(Petikan Teks)
^^^^^^^^^^^^^^^^
24 June 2021, 15:10 WIB

Komitmen Pemberantasan Korupsi Kejagung Diragukan Jika Tak Kasasi Vonis Pinangki


Mediaindonesia.com |

JAKSA penuntut umum seyogianya mengajukan kasasi atas putusan banding Pengadilan Tinggi DKI Jakarta terhadap Pinangki Sirna Malasari. Kasus itu dinilai sangat serius karena dilakukan oleh penegak hukum, sementara hukuman justru dipotong menjadi dua per lima dari putusan di tingkat pertama.

Pengamat kejaksaan Fajar Trio mempertanyakan komitmen dan konsistensi pemberantasan korupsi Kejaksaan Agung. Pasalnya, Jaksa Agung Muda Tindak Pidana Khusus (Jampidsus) Ali Mukartono terkesan enggan mengajukan kasasi lantaran Pinangki sudah menyumbangkan kendaran mewah hasil suap kasus untuk meloloskan buron negara kelas kakap, Joko Soegiarto Tjandra.
^^^^^^^^^^^^^^^^
(Bahan Sumber)
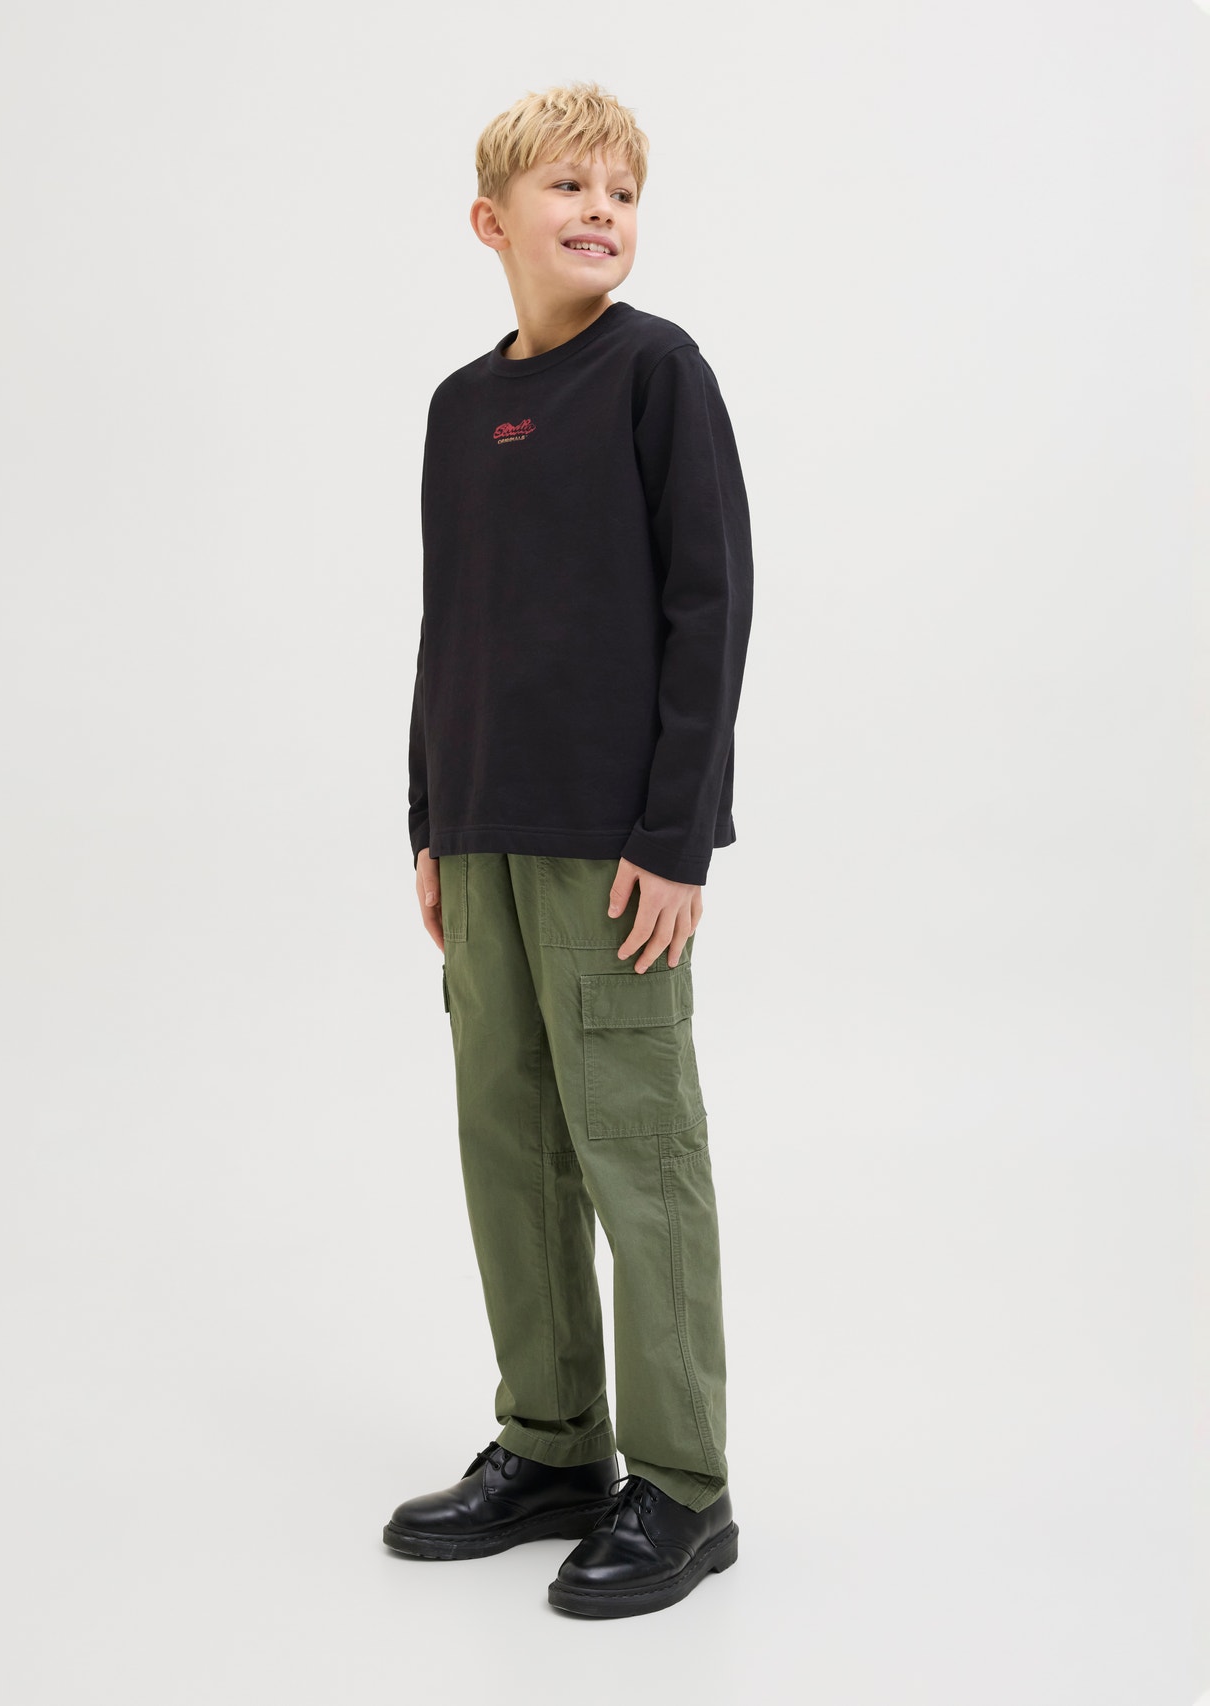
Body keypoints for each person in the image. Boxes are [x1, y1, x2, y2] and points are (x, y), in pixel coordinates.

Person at [383, 80, 754, 1619]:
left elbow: (709, 608)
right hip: (483, 835)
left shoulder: (657, 375)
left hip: (612, 851)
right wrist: (431, 817)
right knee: (510, 1145)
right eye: (569, 187)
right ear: (493, 221)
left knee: (636, 1152)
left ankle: (683, 1483)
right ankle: (552, 1445)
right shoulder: (458, 411)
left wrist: (676, 837)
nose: (602, 209)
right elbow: (450, 621)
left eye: (622, 190)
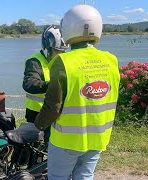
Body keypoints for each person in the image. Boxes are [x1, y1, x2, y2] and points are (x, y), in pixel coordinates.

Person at [34, 4, 120, 180]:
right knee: (85, 177)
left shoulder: (63, 61)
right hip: (98, 138)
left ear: (68, 29)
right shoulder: (111, 60)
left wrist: (38, 125)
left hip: (66, 141)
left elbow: (53, 106)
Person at [23, 25, 67, 144]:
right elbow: (29, 83)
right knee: (35, 149)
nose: (60, 55)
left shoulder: (63, 61)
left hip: (55, 112)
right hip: (36, 114)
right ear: (47, 48)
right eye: (57, 51)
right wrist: (53, 85)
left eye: (63, 51)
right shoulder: (34, 62)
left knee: (54, 147)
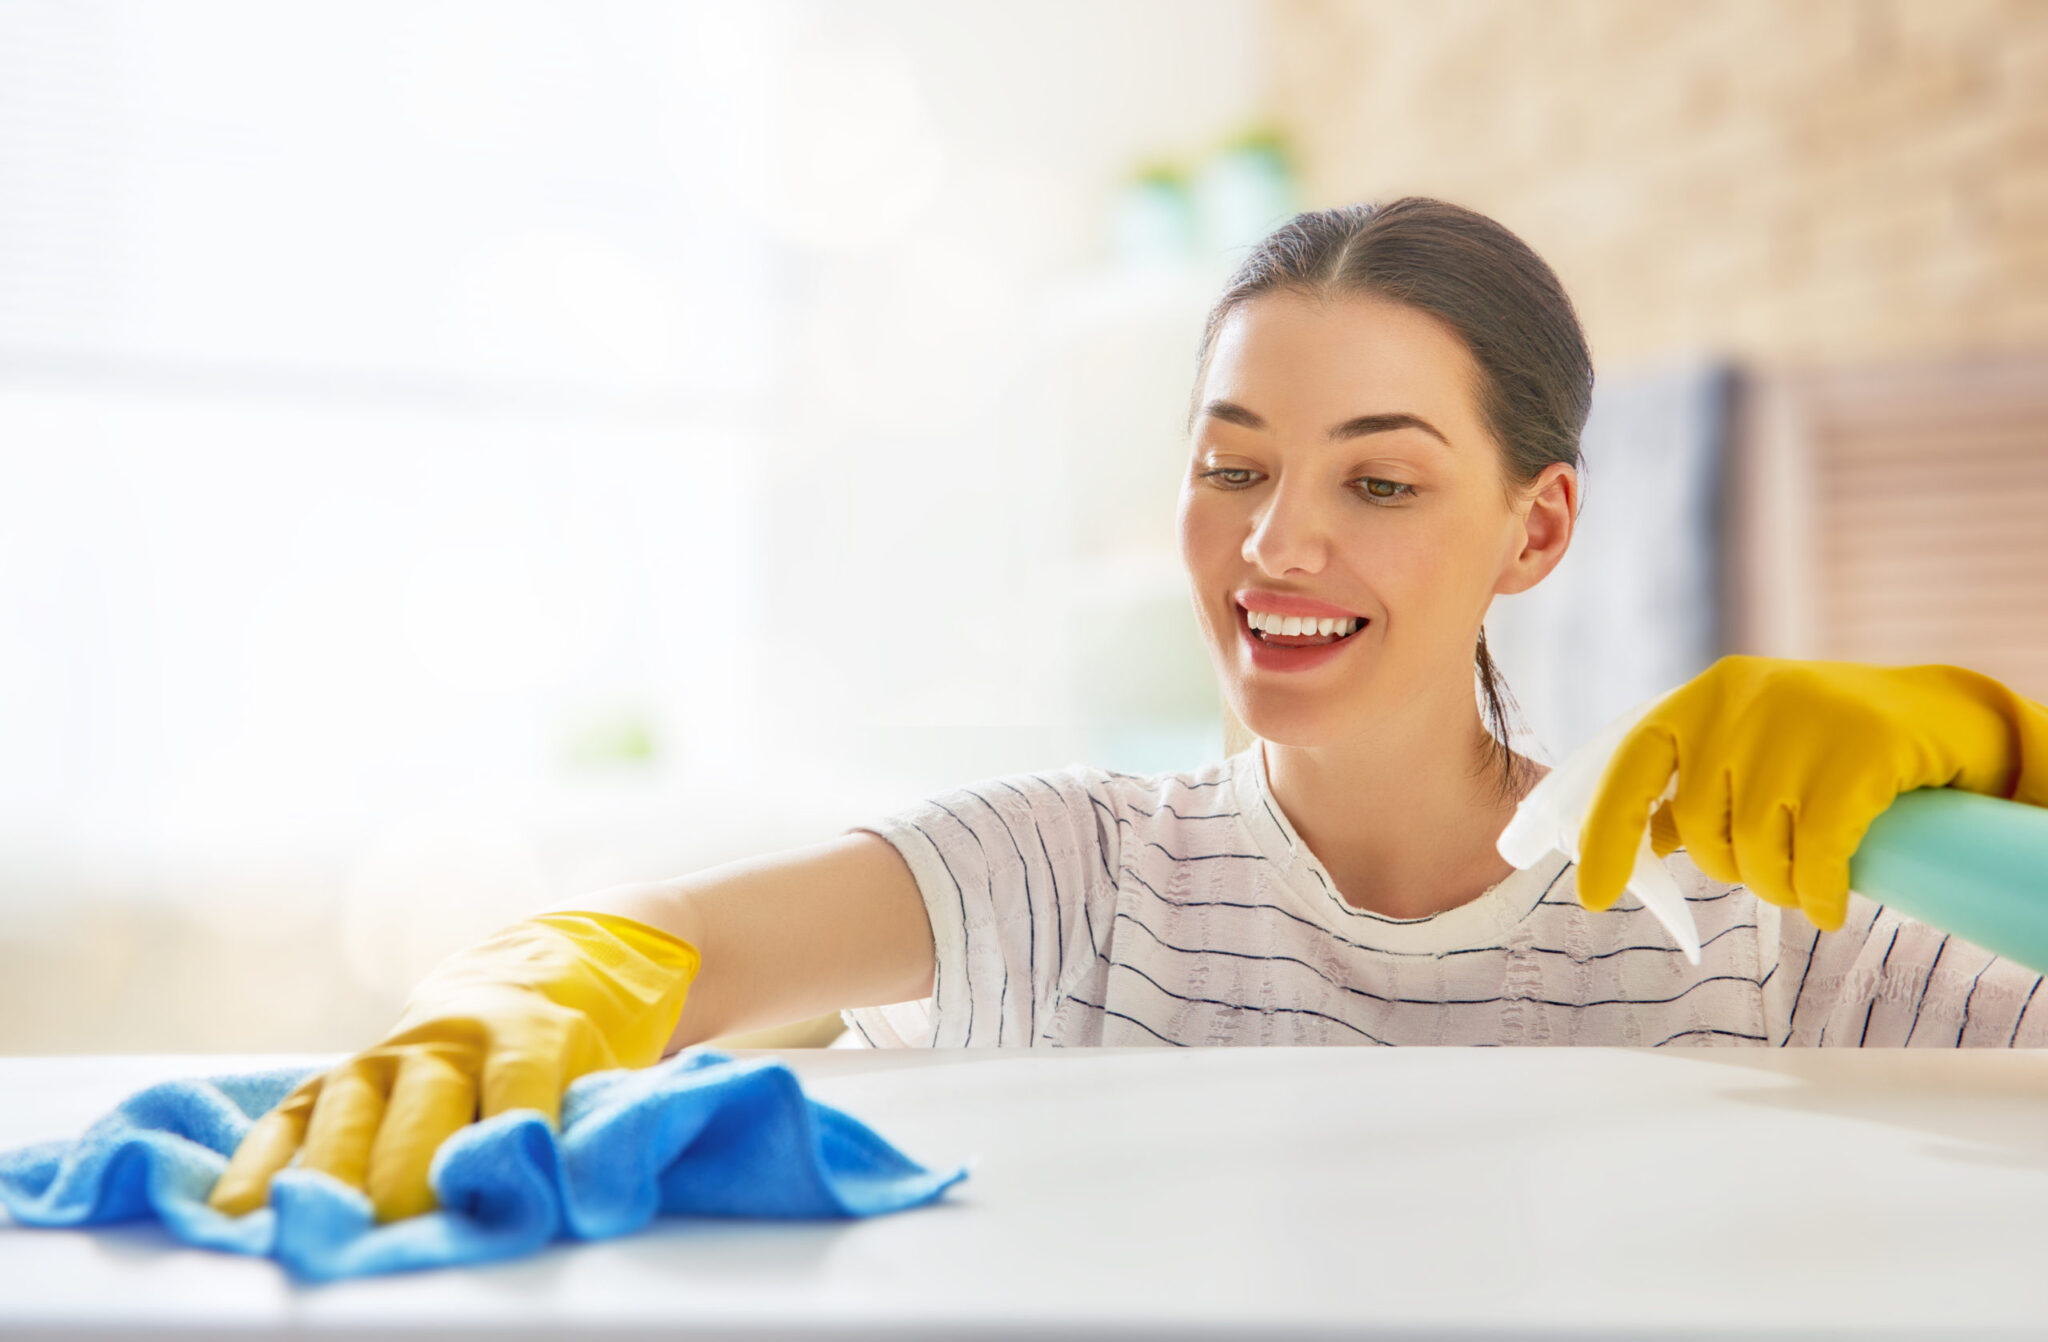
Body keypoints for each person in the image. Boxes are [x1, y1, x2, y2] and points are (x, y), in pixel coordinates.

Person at [208, 198, 2048, 1226]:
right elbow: (665, 949)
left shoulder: (1758, 914)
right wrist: (538, 980)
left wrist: (1999, 750)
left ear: (1537, 526)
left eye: (1380, 483)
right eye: (1230, 466)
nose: (1278, 541)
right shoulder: (1070, 868)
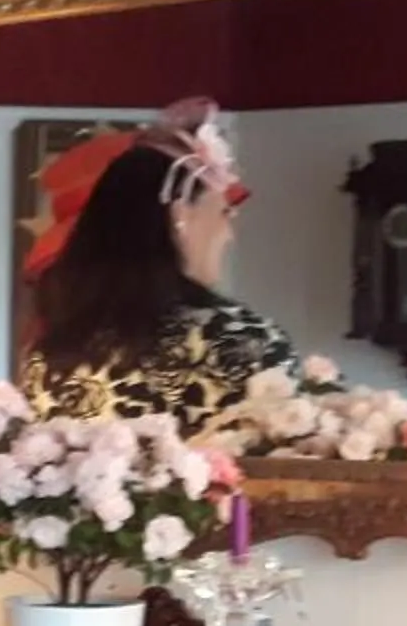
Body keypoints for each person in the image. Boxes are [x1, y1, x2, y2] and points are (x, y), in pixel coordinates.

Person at [18, 96, 297, 432]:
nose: (229, 235)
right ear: (180, 213)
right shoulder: (240, 341)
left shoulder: (51, 354)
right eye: (224, 213)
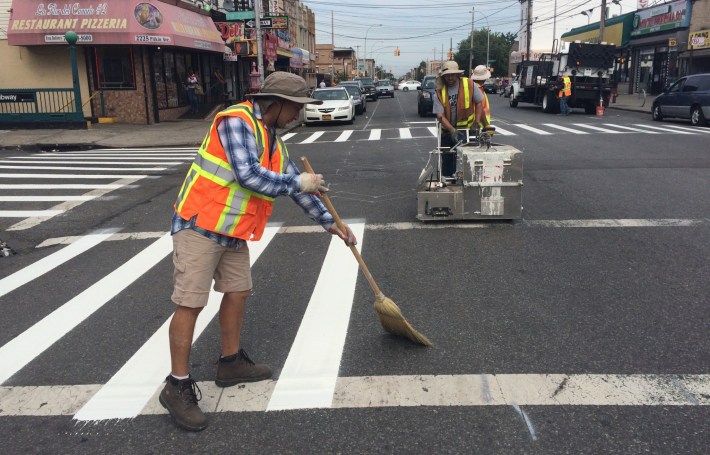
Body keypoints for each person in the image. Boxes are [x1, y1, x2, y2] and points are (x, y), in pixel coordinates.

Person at [161, 71, 357, 432]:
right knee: (190, 302)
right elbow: (248, 176)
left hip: (232, 230)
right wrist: (299, 181)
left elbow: (297, 189)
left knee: (238, 292)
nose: (298, 115)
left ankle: (230, 362)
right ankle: (177, 385)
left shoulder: (272, 140)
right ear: (276, 104)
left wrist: (332, 223)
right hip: (199, 224)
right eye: (295, 107)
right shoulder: (236, 122)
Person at [432, 60, 485, 179]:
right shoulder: (439, 91)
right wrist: (452, 130)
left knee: (468, 160)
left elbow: (479, 103)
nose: (449, 77)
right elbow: (440, 115)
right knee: (448, 161)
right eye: (447, 75)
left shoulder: (470, 84)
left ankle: (468, 185)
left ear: (457, 74)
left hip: (467, 130)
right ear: (443, 76)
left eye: (452, 74)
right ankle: (448, 185)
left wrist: (476, 122)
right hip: (448, 132)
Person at [470, 65, 493, 130]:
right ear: (484, 78)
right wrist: (486, 125)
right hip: (479, 125)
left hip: (473, 123)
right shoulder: (478, 89)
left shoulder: (471, 87)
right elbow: (481, 109)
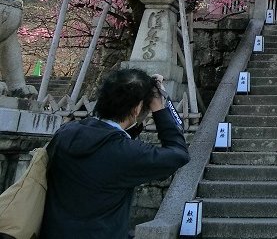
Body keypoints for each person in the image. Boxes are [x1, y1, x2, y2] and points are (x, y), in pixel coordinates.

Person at [40, 68, 189, 239]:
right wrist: (158, 108)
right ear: (137, 108)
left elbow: (107, 141)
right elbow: (178, 153)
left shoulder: (65, 133)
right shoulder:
^^^^^^^^^^^^^^^^
(Tindakan Diperlukan A) Ringkas paragraf berita tentang vonis Pinangki yang diawali "JAKSA penuntut umum seyogianya" menjadi daftar singkat, dengan tetap mempertahankan fakta utamanya.
(Tindakan Diperlukan B) Tuliskan lanjutan berita tentang vonis Pinangki, dimulai setelah kalimat terakhirnya.
Data di atas tidak dipakai sama sekali.

(Jawaban Tertulis A)
- Jaksa penuntut umum semestinya mengajukan kasasi atas putusan banding Pengadilan Tinggi DKI Jakarta terhadap Pinangki Sirna Malasari.
- Kasus ini dianggap sangat serius karena pelakunya penegak hukum.
- Di tingkat banding, hukumannya justru dipotong menjadi dua per lima dari putusan tingkat pertama.

(Jawaban Tertulis B)
"Apalagi bisa dibilang Pinangki ini jaksa yang menjadi otak pelaku penyalahgunaan wewenang dan rela menjadi makelae Joko Tjandra. Harusnya Jampidsus paham betul fungsi kontroling yang dilakukan wartawan dalam meliput sebuah berita," ujar Fajar, Kamis (24/6).

Menurutnya, sikap Ali bisa menyebabkan demoralisasi penegakan hukum para insan Kejaksaan. Apalagi ditambah dugaan terjadinya disparitas penegakan hukum. "Kejaksaan mengalami kemunduran keterbukaan informasi dan diduga melakukan disparitas penegakan hukum. Para jaksa yang menyidik dari awal kasus Pinangki bisa mengalami demoralisasi mendengar pernyataan tersebut," katanya.

Fajar pun memberikan contoh kasus Jiwasraya dan Asabri. Ia menilai Kejagung maju paling depan dalam melakukan penyitaan aset para tersangka. "Kejaksaan seperti gagah betul saat memberikan keterangan telah menyita aset, padahal tidak ternyata sebagian ditengarai bukan milik terdakwa, hingga menuntut setinggi-tingginya hukuman kepada para terdakwa. Berbeda dengan treatment yang diberikan ke Pinangki," tandasnya.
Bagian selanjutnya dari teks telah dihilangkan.